A resposta inocente a deixa um pouco confusa:
- Eu brinco com a menina que mora nessa casa.
- Mas a menina que mora aqui é você, florzinha.
- Não mamãe, tem a outra amiguinha que mora no meu quarto.
Um arrepio percorre a sua espinha dorsal, sempre fora cética nessas coisas de almas do outro mundo, descendia de família católica nem em Reencarnação acredita que dirá em espíritos que aparecem e falam com os vivos. Bobagem, ela é uma psicóloga e sabe que isso faz parte da infância e pode ser também carência por falta de outras crianças para brincar. As duas ficaram um bom tempo entre as árvores do pomar, elas e a amiguinha imaginária da filha, estava se acostumando com isso, mas às vezes era estranho ver a filha brigar com alguém invisível por causa de um brinquedo ou de uma fruta. O resto do dia transcorreu tranquilamente. Seu primeiro dia como dona de casa, estava sendo gratificante. Adalberto trouxe para casa processos correndo prazo substabelecido para ele por outro colega, ajuda mútua é o caminho do sucesso de um bom escritório. Logo após o jantar, os três reunidos na sala de TV, a menorzinha brincando sonolenta com alguns bonecos de pelúcia, desses que se pega nas maquinas de shopping, a mulher escrevendo sem prestar atenção na novela que passa, e o advogado lendo um manual de direito previdenciário, quando ouvem no andar de cima barulho de algo pesado caindo no chão. Não compreendem e vão ver se algo estava espatifado em um dos quartos. Mas tudo está no lugar. Quando voltam para a sala a menina está conversando com alguém. Ela diz que a outra criança quer ficar junto com os pais.
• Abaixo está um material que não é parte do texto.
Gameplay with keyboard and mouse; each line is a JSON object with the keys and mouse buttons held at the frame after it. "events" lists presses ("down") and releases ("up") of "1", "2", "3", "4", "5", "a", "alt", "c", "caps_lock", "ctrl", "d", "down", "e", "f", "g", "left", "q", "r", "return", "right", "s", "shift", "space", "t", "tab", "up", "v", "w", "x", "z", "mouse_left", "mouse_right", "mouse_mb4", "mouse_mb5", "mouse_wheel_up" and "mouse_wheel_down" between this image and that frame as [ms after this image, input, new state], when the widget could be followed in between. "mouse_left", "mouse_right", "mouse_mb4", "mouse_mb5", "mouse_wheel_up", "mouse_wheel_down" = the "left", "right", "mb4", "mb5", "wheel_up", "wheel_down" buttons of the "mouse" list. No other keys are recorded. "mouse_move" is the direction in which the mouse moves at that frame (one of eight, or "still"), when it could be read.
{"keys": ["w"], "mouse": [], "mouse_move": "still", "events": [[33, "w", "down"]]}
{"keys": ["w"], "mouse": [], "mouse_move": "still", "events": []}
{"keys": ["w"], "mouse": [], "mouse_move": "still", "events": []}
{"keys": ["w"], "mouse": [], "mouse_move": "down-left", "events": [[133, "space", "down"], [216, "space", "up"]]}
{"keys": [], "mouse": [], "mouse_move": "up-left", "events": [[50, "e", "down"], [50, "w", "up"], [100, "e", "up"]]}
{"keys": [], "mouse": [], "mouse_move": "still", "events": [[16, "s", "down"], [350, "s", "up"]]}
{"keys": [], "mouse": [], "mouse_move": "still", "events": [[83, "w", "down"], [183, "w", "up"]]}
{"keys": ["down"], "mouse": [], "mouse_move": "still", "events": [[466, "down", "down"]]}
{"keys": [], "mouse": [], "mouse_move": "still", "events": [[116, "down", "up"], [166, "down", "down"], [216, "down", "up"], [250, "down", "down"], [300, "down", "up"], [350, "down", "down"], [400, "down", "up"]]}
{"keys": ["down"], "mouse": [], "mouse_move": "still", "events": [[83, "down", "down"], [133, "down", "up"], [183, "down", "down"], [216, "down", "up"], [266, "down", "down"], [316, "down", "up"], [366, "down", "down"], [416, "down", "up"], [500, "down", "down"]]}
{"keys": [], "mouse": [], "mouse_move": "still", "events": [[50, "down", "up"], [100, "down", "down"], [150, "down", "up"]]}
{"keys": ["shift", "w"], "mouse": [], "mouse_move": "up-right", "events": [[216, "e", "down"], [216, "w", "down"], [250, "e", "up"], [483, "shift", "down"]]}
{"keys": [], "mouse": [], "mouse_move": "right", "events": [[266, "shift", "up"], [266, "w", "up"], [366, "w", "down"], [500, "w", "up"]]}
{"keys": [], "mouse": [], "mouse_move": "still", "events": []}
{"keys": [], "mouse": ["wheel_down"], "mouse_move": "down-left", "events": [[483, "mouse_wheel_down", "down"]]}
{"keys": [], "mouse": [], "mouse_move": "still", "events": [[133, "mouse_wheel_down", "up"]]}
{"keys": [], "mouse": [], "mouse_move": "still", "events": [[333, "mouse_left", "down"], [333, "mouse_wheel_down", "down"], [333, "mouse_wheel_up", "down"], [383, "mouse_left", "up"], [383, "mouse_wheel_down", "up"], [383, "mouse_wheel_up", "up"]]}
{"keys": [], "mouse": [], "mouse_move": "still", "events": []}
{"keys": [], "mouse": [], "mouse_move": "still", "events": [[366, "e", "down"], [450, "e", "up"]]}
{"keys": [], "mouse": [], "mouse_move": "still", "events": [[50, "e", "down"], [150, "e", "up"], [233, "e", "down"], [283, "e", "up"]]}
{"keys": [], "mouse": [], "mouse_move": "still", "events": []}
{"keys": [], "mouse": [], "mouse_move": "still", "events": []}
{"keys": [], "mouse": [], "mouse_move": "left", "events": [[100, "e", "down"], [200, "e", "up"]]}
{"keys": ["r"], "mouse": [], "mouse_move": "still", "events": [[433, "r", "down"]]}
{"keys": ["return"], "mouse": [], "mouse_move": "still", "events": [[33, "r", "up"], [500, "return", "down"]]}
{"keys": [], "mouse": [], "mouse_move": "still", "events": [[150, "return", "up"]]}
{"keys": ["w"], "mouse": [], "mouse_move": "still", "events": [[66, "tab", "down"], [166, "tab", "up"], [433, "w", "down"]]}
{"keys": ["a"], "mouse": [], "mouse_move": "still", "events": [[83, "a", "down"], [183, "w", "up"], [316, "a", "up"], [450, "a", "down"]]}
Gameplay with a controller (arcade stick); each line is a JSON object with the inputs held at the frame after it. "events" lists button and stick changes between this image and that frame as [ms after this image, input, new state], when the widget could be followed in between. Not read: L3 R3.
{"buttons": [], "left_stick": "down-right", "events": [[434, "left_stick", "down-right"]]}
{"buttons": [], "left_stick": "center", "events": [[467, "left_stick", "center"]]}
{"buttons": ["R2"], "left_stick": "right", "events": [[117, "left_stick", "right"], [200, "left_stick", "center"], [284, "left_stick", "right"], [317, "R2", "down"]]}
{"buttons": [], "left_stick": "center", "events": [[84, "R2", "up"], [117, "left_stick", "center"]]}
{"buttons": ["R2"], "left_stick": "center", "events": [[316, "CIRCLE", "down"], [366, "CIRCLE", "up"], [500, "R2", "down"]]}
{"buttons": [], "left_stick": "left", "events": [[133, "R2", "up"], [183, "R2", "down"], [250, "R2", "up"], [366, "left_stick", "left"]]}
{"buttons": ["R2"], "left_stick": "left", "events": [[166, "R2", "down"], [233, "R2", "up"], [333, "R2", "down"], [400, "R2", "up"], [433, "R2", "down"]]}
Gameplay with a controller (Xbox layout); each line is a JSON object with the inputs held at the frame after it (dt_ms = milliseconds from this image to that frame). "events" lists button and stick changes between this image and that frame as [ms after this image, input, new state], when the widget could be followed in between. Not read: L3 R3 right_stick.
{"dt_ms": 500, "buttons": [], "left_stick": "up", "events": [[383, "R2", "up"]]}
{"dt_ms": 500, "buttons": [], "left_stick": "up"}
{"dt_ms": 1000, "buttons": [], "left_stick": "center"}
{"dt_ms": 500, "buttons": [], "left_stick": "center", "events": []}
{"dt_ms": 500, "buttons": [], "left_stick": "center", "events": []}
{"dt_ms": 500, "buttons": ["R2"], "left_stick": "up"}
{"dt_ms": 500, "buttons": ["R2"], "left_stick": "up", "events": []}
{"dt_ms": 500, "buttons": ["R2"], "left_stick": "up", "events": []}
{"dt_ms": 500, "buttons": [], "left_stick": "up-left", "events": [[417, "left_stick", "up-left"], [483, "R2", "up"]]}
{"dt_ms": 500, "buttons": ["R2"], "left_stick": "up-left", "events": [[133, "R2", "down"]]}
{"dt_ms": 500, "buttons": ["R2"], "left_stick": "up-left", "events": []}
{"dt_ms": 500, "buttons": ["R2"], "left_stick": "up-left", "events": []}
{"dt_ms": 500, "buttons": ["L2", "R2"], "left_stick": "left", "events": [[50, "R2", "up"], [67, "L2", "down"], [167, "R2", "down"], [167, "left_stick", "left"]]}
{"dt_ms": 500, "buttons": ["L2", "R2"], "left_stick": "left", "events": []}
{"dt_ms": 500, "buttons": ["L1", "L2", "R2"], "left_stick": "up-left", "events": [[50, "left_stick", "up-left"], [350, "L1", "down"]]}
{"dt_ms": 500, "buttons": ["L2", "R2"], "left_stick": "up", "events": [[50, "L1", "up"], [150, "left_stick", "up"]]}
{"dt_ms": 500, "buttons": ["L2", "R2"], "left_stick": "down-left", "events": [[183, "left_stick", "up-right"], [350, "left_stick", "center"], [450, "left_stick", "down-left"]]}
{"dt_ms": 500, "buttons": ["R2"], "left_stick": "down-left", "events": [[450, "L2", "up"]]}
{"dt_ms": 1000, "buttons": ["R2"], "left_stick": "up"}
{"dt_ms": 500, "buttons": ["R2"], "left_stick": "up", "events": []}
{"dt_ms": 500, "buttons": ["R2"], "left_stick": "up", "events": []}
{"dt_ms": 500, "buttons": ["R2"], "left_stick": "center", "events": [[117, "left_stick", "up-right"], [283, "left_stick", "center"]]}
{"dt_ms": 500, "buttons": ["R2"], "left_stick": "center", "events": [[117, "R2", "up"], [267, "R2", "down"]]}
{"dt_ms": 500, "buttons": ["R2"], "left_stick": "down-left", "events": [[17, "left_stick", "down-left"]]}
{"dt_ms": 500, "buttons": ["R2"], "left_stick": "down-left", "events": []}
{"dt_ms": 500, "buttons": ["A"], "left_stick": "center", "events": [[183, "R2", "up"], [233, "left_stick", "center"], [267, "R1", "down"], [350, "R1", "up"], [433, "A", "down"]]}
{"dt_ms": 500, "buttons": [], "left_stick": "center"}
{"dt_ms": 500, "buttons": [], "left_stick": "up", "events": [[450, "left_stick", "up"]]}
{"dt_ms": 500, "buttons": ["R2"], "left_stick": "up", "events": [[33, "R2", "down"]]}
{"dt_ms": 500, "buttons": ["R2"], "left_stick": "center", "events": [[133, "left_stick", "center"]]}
Adalberto e a mulher pela primeira vez sentem que estão convivendo com algo sobrenatural, porque ao olhar para a filha não vêem apenas a sombra dela que se projeta na parede, da mesma altura da menina bem junto dela, vêem algo disforme que desaparece logo em seguida. Nessa noite decidem que a filhinha dormirá no mesmo quarto que eles, até descobrirem o que está acontecendo permanecerão juntos.
O sono de ambos foi bem leve, às vezes os sonhos eram entrecortados por estranhos barulhos.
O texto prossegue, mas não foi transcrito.